The Federal fleet which had been lying off this port for some days, and which consisted, it was supposed, chiefly of transports, was found to be composed of over fifty ships of war, including two monitors, several armored vessels, and a large proportion of heavily-armed frigates and sloops. This formidable fleet stood in at 11 o'clock yesterday morning, and at twenty minutes to one, it opened a furious fire upon Fort Fisher, the principal work at the mouth of the Cape Fear. An English naval officer who was with Sir Charles Napier in the Baltic, and at Sebastopol, says the fire exceeded anything he had ever seen. It was maintained with unabated vigor until half-past 5, when the fleet drew off. The enemy's shot averaged thirty to the minute, being nine thousand for the five hours he engaged the fort. The space above the fort was filled with white puffs of smoke from bursting shells, many of which were of frightful size. Some of these monster projectiles passed entirely over the fort and fell in the river beyond.--And this, too, notwithstanding the fleet, with the exception of the iron-clads, stood off at long range.

The fort replied slowly and deliberately; but with what effect is not known, though Colonel Lamb, commandant of the work, telegraphs that he is confident the enemy suffered more than he did.--There were twenty-three men wounded on our part; one mortally, three severely and nineteen slightly. Two guns were dismounted, not by the fire of the enemy, but by unskillful management on our part. No other damage worth naming was sustained.

But fearful as the bombardment was yesterday, it was but the prelude to the infernal fire of to-day. The attack was renewed at 10 o'clock, and raged with tremendous violence until six this evening. Such a rain of shot and shell never before fell upon any spot of earth since gunpowder was invented. But the Confederates stood to their work in most gallant style. Many of them had never been under fire before; and yet they received the devouring blast from the fleet like men who knew not what fear was. We have no report of the casualties to-day, communication with the fort by telegraph having been interrupted; but there is reason to fear that they have been heavier than they were yesterday. Unofficial telegrams received during the afternoon, however, before the wires were broken, stated that all was well, and that the garrison had replied to the enemy's fire less frequently than on yesterday.
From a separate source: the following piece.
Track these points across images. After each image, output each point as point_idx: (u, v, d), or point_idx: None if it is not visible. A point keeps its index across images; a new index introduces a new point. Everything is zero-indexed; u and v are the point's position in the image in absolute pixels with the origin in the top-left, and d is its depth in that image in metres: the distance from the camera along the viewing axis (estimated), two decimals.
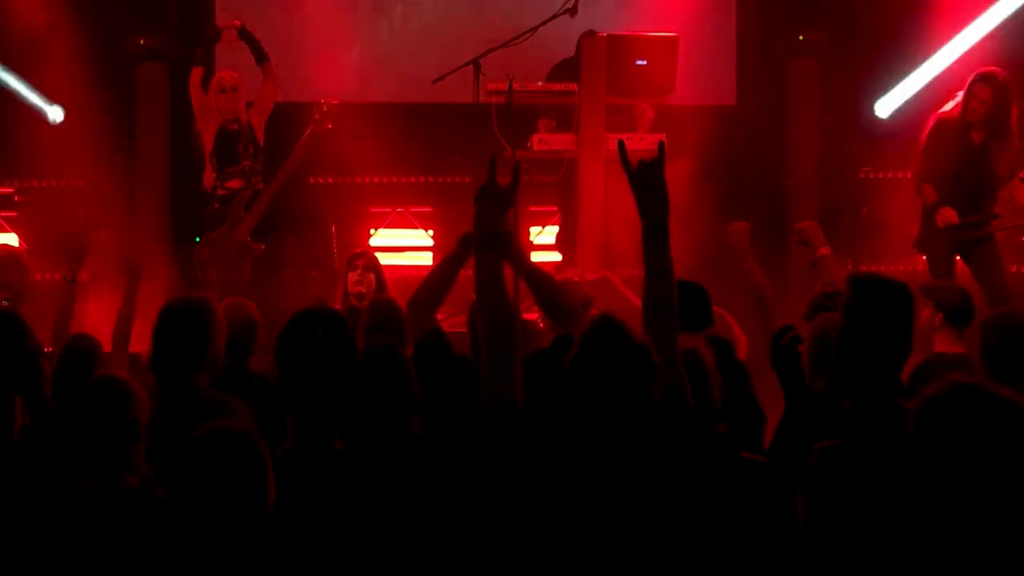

But the most serious part of the fight, to-day remains to be told. A portion of the fleet, moving up the beach two and a half miles above Fort Fisher, swept the shore with grape and canister for an hour, at the end of which the boats were lowered, and a force, estimated to be three brigades, was landed. This force was immediately engaged by Kirkland's brigade; but, at half-past 5 o'clock, the enemy still maintained his footing on the beach, after two hours fighting. It is not improbable that other troops will be landed to-night, and possibly some artillery.

The enemy is now between Wilmington and Fort Fisher, and has cut off communication by land with the latter. If he is not dislodged soon, Fisher must fall as Fort Morgan did, and with its fall the port of Wilmington will be sealed. Once firmly established on the narrow spit of sand, upon the outer end of which Fisher stands, the closing of the river above will be only a matter of time; and then, away go Fisher, Caswell and all the other works by which the harbor and town are defended.

There has been gross dereliction of duty between here and Richmond; but whether the military or railway authorities are responsible for it, remains to be seen. But more of this hereafter.

General Whiting is in command below. His report of the operations to-day has not been received as I close.--General Bragg is doing all he can with the handful of men present to hold the place.

I omitted to mention that one of the Federal blockaders got aground on Friday night, while chasing the Little Hattie, and was abandoned and blown up. The Little Hattie got in safe.